■ SOURCE DATA ■
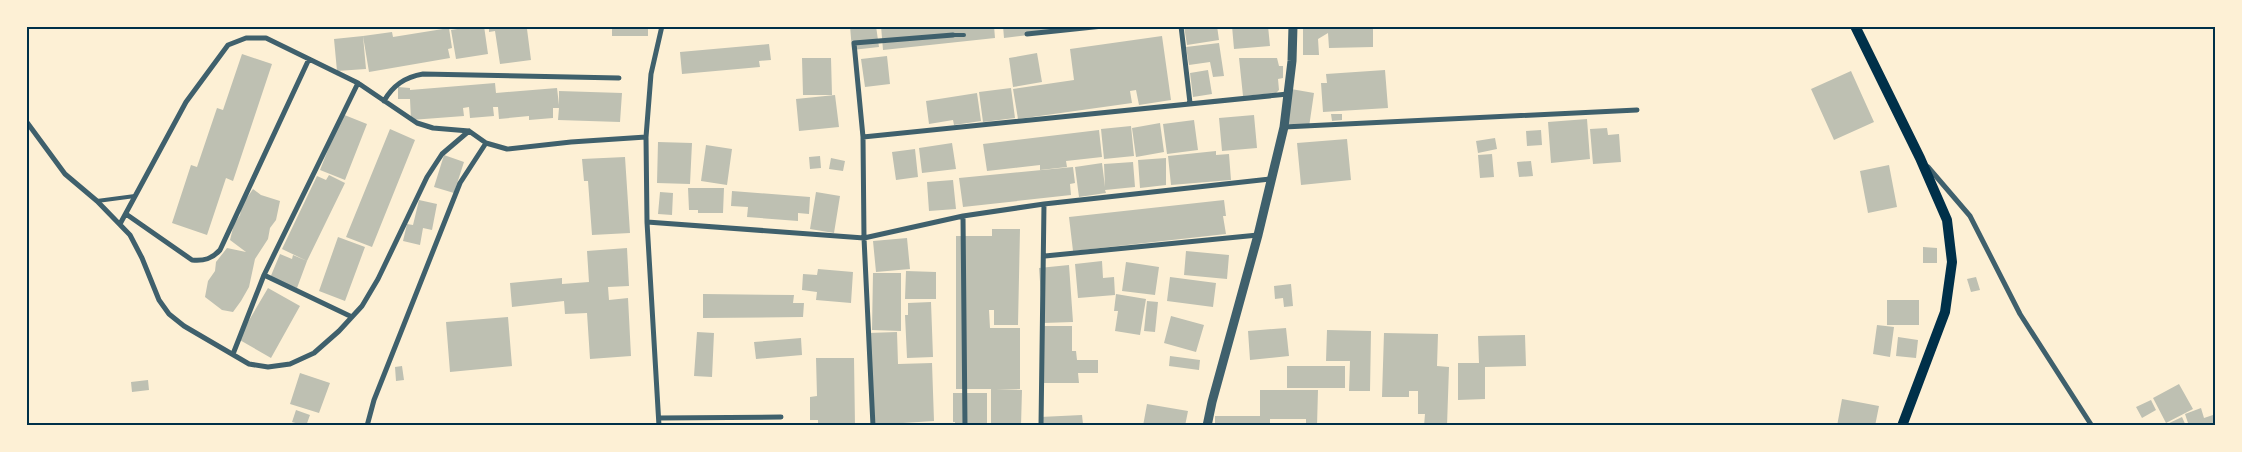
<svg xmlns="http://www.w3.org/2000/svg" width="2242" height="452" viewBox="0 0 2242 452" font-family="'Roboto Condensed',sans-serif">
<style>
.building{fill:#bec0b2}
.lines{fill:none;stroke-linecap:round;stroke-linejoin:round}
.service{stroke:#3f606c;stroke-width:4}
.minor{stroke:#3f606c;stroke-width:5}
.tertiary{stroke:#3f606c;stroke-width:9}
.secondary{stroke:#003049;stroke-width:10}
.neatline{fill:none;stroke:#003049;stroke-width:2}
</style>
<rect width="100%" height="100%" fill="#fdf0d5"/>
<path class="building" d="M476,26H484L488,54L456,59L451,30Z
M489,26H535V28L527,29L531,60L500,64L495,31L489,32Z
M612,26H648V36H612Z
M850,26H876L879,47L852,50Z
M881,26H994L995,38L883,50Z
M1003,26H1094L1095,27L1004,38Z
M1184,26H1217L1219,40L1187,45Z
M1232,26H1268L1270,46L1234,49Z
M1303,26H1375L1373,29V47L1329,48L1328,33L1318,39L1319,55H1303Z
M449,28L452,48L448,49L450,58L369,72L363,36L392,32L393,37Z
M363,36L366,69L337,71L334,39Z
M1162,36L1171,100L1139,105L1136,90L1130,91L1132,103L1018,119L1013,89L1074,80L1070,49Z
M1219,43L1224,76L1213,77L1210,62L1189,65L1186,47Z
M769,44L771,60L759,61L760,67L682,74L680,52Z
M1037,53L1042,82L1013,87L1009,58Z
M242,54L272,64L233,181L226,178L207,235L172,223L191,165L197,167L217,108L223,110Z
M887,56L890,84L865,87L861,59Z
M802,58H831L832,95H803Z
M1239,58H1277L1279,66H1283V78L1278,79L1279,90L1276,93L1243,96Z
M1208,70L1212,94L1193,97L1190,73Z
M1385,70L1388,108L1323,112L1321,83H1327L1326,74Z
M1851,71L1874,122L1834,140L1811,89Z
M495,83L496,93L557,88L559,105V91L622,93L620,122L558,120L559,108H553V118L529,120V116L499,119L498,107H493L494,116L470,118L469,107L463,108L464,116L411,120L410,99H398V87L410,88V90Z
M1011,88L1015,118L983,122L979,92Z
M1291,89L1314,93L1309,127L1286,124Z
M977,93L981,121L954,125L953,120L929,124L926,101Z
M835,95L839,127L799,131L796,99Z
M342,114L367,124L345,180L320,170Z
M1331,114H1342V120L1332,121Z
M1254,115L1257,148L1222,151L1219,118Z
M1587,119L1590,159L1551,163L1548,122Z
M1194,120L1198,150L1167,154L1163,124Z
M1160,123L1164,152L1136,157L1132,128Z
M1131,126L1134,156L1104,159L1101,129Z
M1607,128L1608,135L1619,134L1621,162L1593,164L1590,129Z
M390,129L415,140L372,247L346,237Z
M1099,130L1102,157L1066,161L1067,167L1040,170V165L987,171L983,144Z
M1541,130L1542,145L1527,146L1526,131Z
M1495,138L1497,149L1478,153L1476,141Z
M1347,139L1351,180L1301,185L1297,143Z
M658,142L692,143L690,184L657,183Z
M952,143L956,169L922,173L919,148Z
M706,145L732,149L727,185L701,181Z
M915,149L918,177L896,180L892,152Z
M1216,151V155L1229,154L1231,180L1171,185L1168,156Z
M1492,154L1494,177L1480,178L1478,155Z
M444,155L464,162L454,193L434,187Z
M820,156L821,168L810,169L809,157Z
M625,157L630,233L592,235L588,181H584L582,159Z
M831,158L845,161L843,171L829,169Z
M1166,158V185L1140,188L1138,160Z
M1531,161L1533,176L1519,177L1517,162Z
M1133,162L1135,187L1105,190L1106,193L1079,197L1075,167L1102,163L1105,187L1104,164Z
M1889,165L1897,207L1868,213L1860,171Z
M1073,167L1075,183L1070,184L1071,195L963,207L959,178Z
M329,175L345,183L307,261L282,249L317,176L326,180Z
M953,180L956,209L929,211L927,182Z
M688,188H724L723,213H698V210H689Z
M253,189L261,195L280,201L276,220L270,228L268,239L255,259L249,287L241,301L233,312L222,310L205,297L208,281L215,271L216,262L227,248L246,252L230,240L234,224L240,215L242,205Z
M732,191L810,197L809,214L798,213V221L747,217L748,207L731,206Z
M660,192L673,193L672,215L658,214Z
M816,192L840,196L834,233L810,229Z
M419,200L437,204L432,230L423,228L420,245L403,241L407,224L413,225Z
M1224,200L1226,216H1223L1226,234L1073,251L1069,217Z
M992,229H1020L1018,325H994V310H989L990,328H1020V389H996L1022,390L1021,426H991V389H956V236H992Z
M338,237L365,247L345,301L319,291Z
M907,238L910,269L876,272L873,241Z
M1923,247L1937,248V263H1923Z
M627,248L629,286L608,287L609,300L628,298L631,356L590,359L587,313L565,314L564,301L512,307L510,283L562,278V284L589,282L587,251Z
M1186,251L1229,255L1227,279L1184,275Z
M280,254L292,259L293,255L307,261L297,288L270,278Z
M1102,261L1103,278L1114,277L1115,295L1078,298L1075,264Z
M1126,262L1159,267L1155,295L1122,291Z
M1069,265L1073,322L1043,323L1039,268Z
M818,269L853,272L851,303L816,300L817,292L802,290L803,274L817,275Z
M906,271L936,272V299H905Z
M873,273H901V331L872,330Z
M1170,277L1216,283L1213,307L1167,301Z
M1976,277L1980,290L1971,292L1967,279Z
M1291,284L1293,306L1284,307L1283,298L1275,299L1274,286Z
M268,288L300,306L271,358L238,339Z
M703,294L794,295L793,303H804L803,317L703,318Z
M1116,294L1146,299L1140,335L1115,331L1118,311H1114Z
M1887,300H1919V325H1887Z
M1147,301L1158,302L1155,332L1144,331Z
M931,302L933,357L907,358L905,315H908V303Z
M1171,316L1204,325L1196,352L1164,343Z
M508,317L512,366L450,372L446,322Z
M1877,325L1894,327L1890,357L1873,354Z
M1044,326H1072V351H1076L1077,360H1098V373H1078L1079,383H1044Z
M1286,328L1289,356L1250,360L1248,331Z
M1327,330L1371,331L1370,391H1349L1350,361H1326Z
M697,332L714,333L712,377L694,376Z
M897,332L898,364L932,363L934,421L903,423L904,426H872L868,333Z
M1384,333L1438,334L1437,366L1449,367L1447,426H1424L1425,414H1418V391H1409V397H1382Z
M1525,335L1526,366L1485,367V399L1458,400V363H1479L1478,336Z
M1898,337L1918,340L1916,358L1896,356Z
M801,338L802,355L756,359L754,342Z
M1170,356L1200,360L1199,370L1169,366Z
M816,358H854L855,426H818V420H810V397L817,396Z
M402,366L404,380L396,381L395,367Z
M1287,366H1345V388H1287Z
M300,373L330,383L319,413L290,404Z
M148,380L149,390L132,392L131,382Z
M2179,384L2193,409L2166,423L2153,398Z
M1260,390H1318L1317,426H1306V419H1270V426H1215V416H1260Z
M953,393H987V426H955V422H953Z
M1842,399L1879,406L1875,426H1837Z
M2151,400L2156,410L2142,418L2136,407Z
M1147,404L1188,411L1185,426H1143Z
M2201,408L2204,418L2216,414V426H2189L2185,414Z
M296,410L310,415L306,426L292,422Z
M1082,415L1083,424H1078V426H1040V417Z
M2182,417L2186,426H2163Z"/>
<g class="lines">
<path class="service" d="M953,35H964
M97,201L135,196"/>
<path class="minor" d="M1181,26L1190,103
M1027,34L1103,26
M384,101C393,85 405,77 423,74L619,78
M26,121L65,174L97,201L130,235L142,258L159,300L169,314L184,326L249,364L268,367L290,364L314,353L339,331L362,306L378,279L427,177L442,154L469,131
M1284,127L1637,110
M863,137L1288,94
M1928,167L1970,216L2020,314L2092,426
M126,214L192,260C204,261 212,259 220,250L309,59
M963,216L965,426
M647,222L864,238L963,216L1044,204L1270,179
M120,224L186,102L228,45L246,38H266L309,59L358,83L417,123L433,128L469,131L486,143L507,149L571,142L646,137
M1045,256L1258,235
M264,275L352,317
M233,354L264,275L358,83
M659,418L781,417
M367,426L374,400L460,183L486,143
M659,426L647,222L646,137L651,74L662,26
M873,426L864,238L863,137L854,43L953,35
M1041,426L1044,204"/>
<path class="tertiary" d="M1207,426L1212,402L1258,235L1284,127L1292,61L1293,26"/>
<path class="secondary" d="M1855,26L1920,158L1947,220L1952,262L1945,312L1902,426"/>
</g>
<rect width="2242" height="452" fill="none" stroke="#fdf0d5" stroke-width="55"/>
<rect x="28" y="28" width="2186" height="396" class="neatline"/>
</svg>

■ REQUIRED ACTION ■
If a line in the data above holds the string "lines", copy it.

■ SOLUTION TO THIS TASK ■
.lines{fill:none;stroke-linecap:round;stroke-linejoin:round}
<g class="lines">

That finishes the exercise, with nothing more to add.